Researchers from the DNRF’s Center for Nanostructured Graphene (CNG), together with researchers from Japan, have, for the first time, solved one of the biggest challenges with the construction of nanoelectronics based on the “miracle material” graphene. The results were recently published in the renowned scientific journal Nature Nanotechnology.
In a new study published in the scientific journal Nature Nanotechnology, a research team from the Center of Excellence CNG, DTU, and Aalborg University in collaboration with researchers from the National Institute for Materials Science, in Japan, is the first to solve one of the biggest challenges with the construction of efficient nanoelectronics based on the “miracle material” graphene. The problem is that the material’s properties are vulnerable and easily affected by irregularities that occur when working with the development of graphene. But now, two post-docs from CNG have found a way to avoid the problem.
Even miracle materials have a downside
Graphene is the thinnest known material, consisting of one layer of carbon atoms arranged in a hexagonal lattice. The material is popularly considered a “miracle material” because it is transparent, 200 times stronger than steel in relation to its thickness, and an excellent conductor of both heat and electricity. The properties of this ultra-thin, two-dimensional material mean that graphene, in theory, is ideal for creating new forms of electronics, which are both faster and more energy-efficient than the electronics we have today. For this reason, researchers for the past 15 years have tried to use this wonder material for the manufacturing of electronics at nanoscale. But even miracle materials have a downside.

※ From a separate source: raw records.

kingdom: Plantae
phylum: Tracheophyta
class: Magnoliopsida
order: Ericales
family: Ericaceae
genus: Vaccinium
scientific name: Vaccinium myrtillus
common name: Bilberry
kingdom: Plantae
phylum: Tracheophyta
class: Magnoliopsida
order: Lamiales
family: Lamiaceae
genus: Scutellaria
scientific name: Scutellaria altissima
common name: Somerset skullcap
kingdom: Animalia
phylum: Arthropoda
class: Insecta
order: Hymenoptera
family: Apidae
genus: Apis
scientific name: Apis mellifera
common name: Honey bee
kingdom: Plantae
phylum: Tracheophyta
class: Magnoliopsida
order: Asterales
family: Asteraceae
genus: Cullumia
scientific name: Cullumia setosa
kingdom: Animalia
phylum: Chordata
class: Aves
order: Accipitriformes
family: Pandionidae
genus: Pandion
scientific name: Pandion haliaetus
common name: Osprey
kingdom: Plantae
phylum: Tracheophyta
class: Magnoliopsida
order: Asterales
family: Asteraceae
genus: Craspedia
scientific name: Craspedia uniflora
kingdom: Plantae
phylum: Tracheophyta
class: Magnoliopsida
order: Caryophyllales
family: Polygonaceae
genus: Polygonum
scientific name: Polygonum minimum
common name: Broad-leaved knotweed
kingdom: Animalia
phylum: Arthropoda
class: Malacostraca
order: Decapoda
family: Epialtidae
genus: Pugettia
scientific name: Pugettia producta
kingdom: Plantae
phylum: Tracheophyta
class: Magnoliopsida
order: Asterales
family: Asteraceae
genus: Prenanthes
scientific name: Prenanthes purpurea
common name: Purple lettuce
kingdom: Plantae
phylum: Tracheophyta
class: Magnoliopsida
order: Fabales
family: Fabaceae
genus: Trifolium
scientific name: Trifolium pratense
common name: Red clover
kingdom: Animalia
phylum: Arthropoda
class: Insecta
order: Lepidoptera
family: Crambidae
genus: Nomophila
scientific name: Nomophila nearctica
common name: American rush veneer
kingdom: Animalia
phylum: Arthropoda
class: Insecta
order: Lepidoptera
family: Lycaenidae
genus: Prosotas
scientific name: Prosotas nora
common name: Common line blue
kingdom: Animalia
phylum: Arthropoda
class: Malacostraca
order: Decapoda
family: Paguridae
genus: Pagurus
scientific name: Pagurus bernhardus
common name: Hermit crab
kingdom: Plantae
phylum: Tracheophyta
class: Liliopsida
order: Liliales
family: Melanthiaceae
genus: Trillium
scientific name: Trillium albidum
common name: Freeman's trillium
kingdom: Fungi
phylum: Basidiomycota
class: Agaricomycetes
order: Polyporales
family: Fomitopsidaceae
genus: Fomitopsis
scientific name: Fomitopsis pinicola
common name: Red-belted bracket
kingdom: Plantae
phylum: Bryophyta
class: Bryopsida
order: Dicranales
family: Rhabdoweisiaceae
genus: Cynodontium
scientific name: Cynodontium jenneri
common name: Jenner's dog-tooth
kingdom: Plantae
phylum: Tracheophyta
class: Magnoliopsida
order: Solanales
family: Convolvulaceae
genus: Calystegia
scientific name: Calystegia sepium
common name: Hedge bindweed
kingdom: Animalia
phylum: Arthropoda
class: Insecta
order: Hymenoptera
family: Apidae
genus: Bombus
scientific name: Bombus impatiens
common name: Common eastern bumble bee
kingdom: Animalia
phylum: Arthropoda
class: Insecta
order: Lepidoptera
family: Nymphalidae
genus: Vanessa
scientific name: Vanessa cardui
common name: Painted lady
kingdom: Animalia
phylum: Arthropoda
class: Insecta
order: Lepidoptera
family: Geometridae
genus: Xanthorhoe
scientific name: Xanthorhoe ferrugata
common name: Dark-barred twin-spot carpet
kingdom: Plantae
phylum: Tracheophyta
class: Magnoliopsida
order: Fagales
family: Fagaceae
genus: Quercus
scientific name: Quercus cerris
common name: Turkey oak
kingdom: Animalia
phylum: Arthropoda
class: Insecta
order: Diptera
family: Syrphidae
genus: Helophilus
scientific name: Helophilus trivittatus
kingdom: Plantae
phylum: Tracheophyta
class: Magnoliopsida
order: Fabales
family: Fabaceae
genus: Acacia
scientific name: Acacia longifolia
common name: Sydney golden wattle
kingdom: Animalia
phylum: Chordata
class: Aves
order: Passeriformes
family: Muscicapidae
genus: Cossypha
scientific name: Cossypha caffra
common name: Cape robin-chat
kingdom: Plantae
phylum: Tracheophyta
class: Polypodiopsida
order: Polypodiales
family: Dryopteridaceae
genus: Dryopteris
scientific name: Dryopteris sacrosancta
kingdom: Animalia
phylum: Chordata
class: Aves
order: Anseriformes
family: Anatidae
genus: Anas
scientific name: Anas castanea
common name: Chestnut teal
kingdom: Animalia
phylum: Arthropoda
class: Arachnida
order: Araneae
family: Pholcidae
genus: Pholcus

“Graphene is a fantastic material, which I think will play a crucial role in making new nanoscale electronics. The problem is that it is extremely difficult to engineer the electrical properties,” said Peter Bøggild, professor at CNG and one of the article’s authors.
By patterning graphene at nanoscale, researchers are able to tailor the properties of the material, which is crucial for making transistors and sensors. At the same time, nanolithography – fabricating nanoscale structures and materials – has proven to be one of the most powerful methods behind electronics that makes today’s computers and communication technology work. But graphene is so thin that all of its atoms are very important for the material, which means that even the smallest irregularities can destroy its properties.
“When you make patterns in a material like graphene, you do so in order to change its properties in a controlled way – to match your design. However, what we have seen throughout the years is that we can make the holes, but not without introducing so much disorder and contamination that it no longer behaves like graphene. It is a bit similar to making a water pipe that is partly blocked because of poor manufacturing. On the outside, it might look fine, but water cannot flow freely. For electronics, that is obviously disastrous,” said Professor Bøggild.
Post-docs break nanoelectronic curse
But now the problem seems to be resolved. Thanks to a method developed by two post-docs from CNG, Bjarke Jessen and Lene Gammelgaard, the researchers can encapsulate graphene inside another two-dimensional material – hexagonal boron nitride, a non-conductive material often used to protect graphene’s properties.
After the protecting the graphene with hexagonal boron nitride, the two post-docs and the rest of the research team used a technique called electron beam lithography to carefully pattern the protective layer of boron nitride and graphene below with a dense array of small holes. The holes have a diameter of approx. 20 nanometers, with just 12 nanometers between them; however, the roughness at the edge of the holes is less than 1 nanometer. This allows 100-1000 times more electrical current to flow than had been reported in such small graphene structures.
“We have shown that we can control graphene’s band structure and design how it should behave. When we control the band structure, we have access to all of graphene’s properties, and we found to our surprise that some of the most subtle quantum electronic effects survive the dense patterning; that is extremely encouraging. Our work suggests that we can sit in front of the computer and design components and devices – or dream up something entirely new – and then go to the laboratory and realize them in practice,” said Bøggild. He continued:
“Many scientists had long since abandoned attempting nanolithography in graphene on this scale, and it is quite a pity, since nano structuring is a crucial tool for exploiting the most exciting features of graphene electronics and photonics. Now we have figured out how it can be done; one could say that the curse is lifted. There are other challenges, but the fact that we can tailor electronic properties of graphene is a big step towards creating new electronics with extremely small dimensions.”